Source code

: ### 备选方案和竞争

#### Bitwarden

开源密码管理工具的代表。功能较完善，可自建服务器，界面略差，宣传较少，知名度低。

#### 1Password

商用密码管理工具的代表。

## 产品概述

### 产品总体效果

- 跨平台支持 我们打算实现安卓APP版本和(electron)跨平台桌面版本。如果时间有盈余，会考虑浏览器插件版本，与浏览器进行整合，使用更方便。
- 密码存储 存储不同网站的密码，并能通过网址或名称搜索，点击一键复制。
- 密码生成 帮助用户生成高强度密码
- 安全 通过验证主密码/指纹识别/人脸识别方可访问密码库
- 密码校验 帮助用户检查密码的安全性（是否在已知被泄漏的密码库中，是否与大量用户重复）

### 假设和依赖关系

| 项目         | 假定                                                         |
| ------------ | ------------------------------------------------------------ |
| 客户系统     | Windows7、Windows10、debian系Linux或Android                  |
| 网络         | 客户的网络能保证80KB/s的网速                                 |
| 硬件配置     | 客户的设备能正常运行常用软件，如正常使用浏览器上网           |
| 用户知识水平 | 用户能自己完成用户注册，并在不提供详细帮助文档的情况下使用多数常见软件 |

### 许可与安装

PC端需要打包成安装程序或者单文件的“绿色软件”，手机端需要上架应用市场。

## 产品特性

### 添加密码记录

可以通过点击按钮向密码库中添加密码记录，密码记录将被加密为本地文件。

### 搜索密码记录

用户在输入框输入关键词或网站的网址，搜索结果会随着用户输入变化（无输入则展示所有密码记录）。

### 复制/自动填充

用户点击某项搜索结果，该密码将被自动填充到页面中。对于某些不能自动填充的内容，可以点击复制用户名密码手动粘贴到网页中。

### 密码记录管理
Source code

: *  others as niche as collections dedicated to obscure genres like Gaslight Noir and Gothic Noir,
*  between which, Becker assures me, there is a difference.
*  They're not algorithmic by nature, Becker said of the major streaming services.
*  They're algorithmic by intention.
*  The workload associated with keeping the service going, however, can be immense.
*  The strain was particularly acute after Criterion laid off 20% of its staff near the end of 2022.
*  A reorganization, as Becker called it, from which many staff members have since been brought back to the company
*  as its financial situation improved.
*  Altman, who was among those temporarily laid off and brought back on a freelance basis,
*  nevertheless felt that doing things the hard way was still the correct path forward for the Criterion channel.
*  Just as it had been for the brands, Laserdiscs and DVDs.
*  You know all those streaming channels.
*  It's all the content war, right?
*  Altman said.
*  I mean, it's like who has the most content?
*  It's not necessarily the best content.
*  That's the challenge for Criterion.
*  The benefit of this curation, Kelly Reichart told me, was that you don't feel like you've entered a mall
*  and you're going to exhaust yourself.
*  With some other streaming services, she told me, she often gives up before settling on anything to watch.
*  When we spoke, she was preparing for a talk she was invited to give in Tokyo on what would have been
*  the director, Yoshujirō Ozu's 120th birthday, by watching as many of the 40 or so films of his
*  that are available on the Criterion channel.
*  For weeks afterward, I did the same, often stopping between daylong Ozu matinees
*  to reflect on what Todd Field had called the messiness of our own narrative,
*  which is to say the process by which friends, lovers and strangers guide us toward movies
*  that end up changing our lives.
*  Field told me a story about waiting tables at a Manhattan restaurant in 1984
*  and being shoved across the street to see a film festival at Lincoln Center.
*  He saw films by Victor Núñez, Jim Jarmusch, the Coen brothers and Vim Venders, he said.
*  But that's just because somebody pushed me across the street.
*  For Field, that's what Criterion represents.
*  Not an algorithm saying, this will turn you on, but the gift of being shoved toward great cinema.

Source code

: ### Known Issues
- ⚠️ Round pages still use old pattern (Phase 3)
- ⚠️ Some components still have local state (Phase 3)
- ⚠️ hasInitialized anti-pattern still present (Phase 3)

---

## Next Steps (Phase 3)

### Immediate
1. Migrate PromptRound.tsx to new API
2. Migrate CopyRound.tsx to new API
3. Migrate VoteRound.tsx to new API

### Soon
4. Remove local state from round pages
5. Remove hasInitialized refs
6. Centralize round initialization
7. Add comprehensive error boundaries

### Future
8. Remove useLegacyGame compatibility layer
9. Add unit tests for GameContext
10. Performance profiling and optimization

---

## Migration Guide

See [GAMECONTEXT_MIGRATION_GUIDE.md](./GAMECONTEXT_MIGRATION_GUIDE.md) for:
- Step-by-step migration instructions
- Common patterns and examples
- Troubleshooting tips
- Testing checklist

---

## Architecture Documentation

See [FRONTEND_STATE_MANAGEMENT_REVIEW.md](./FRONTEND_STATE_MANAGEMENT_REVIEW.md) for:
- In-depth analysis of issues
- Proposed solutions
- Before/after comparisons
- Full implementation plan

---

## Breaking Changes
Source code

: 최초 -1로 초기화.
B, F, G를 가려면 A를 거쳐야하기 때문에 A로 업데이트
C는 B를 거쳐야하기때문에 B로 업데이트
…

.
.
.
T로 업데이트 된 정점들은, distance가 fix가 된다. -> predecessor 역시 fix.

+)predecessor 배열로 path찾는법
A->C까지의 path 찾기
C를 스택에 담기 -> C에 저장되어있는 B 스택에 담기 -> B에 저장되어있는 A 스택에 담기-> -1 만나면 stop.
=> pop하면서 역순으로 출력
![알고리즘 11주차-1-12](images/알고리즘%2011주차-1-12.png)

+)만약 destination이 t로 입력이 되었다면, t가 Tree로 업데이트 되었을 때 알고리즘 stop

Exercise prompt = All that is wanted is an exact copy of the lines above from the one with "toward great cinema." through the one with "8. Remove useLegacyGame compatibility layer", with both ends included.

Answer to the problem =
*  Not an algorithm saying, this will turn you on, but the gift of being shoved toward great cinema.

Source code

: ### Known Issues
- ⚠️ Round pages still use old pattern (Phase 3)
- ⚠️ Some components still have local state (Phase 3)
- ⚠️ hasInitialized anti-pattern still present (Phase 3)

---

## Next Steps (Phase 3)

### Immediate
1. Migrate PromptRound.tsx to new API
2. Migrate CopyRound.tsx to new API
3. Migrate VoteRound.tsx to new API

### Soon
4. Remove local state from round pages
5. Remove hasInitialized refs
6. Centralize round initialization
7. Add comprehensive error boundaries

### Future
8. Remove useLegacyGame compatibility layer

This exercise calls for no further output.